* EXERCISE DETAILS
Using the material that follows, identify and copy each line with the string "possible".

* DATA TO USE
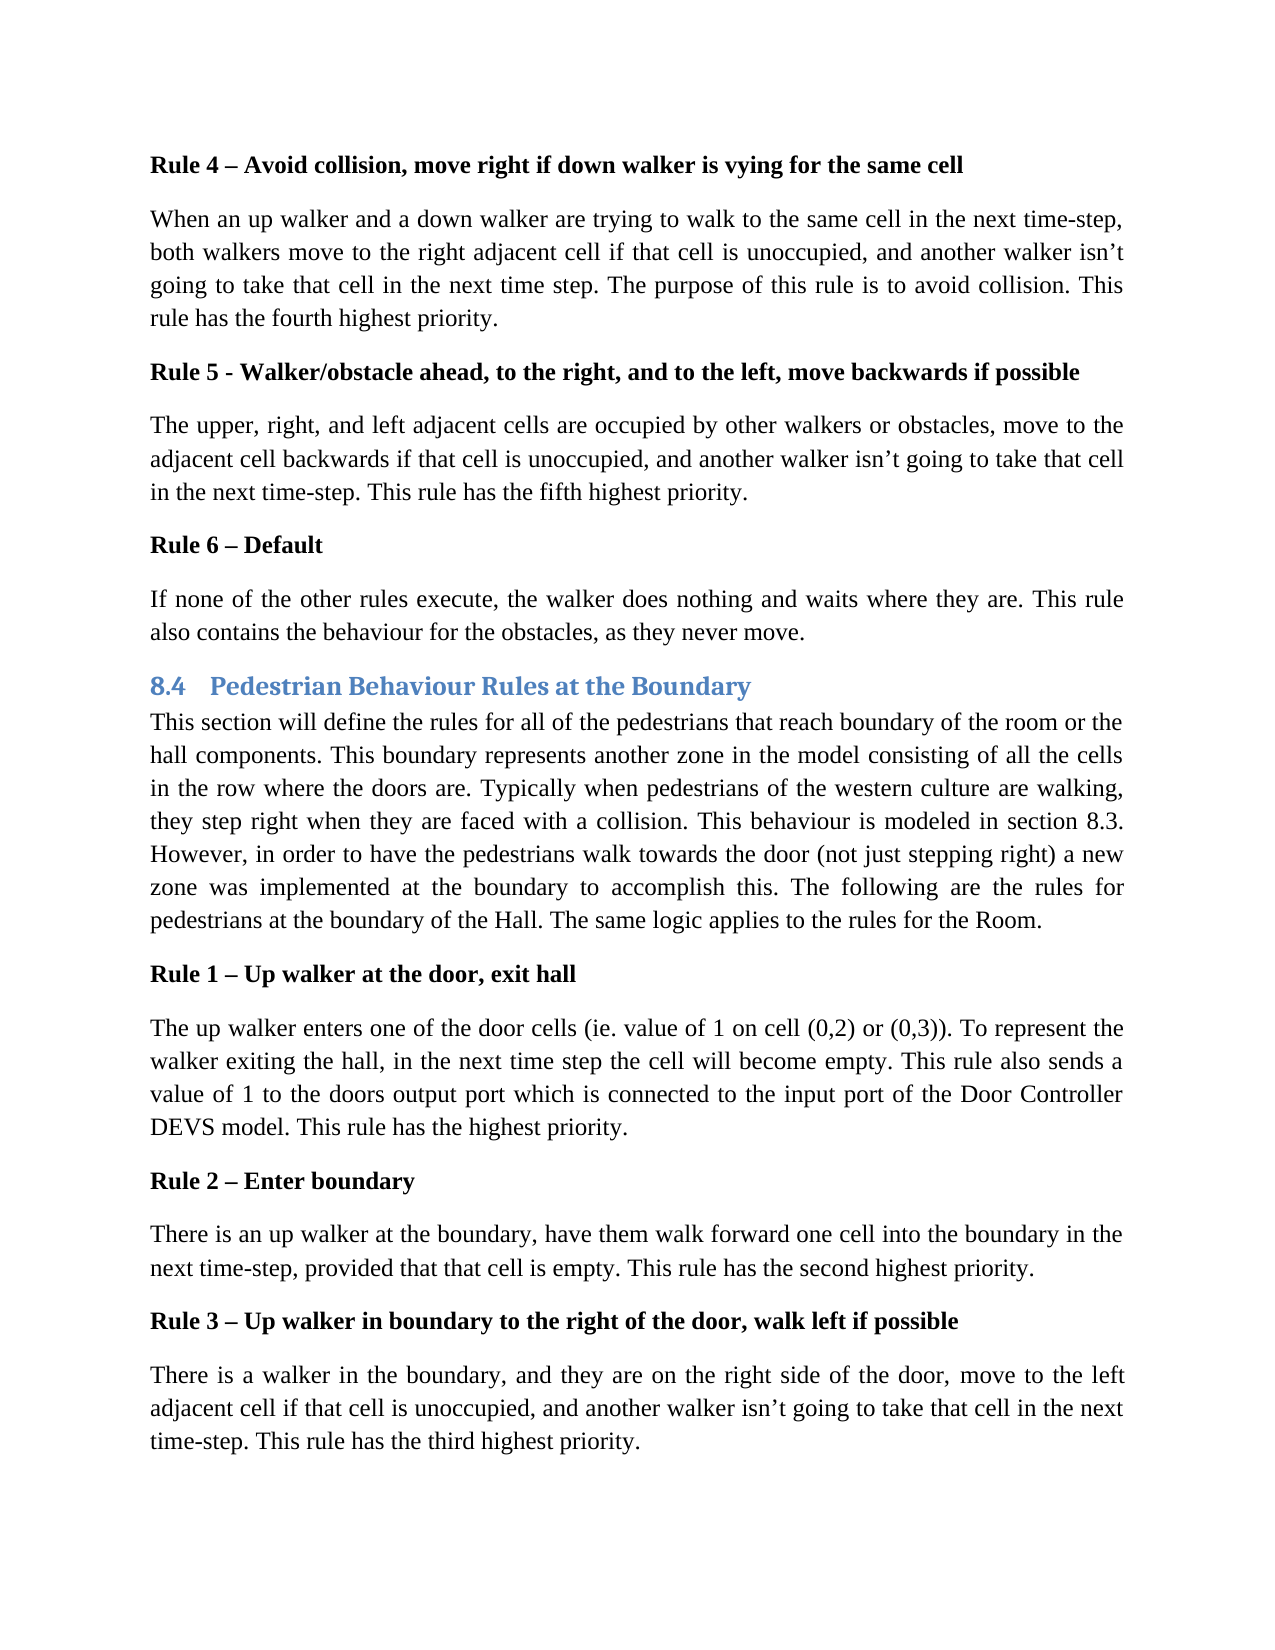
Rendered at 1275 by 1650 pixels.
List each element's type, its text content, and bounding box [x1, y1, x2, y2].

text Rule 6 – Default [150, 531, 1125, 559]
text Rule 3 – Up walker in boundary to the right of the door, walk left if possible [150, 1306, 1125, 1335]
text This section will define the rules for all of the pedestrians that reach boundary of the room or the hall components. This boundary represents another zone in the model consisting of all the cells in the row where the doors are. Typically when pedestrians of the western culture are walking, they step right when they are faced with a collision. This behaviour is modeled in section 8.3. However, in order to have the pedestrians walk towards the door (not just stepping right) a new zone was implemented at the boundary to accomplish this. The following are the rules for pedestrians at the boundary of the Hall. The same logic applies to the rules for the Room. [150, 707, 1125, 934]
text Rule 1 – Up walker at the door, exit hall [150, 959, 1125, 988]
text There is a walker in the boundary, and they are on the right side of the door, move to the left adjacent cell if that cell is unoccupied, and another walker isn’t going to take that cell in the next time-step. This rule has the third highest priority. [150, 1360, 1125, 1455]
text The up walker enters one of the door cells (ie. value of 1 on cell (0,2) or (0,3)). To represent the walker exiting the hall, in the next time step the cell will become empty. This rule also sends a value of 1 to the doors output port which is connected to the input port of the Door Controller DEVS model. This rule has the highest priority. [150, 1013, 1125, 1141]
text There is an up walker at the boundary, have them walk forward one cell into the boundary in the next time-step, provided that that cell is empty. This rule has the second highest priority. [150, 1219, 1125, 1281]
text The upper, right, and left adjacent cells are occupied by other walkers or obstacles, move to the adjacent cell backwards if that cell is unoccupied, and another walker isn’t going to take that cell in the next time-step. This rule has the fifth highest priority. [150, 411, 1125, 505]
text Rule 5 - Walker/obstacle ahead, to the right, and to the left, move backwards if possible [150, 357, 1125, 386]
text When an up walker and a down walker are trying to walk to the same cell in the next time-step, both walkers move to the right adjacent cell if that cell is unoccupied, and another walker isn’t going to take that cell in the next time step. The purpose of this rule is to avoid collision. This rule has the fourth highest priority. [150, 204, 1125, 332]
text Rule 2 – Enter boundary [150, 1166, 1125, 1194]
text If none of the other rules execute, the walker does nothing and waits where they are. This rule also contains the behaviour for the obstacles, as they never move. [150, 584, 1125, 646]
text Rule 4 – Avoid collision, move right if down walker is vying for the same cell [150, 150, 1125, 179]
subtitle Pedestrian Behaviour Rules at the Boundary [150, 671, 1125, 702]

* ANSWER SECTION
text Rule 3 – Up walker in boundary to the right of the door, walk left if possible [150, 1306, 1125, 1335]
text Rule 5 - Walker/obstacle ahead, to the right, and to the left, move backwards if possible [150, 357, 1125, 386]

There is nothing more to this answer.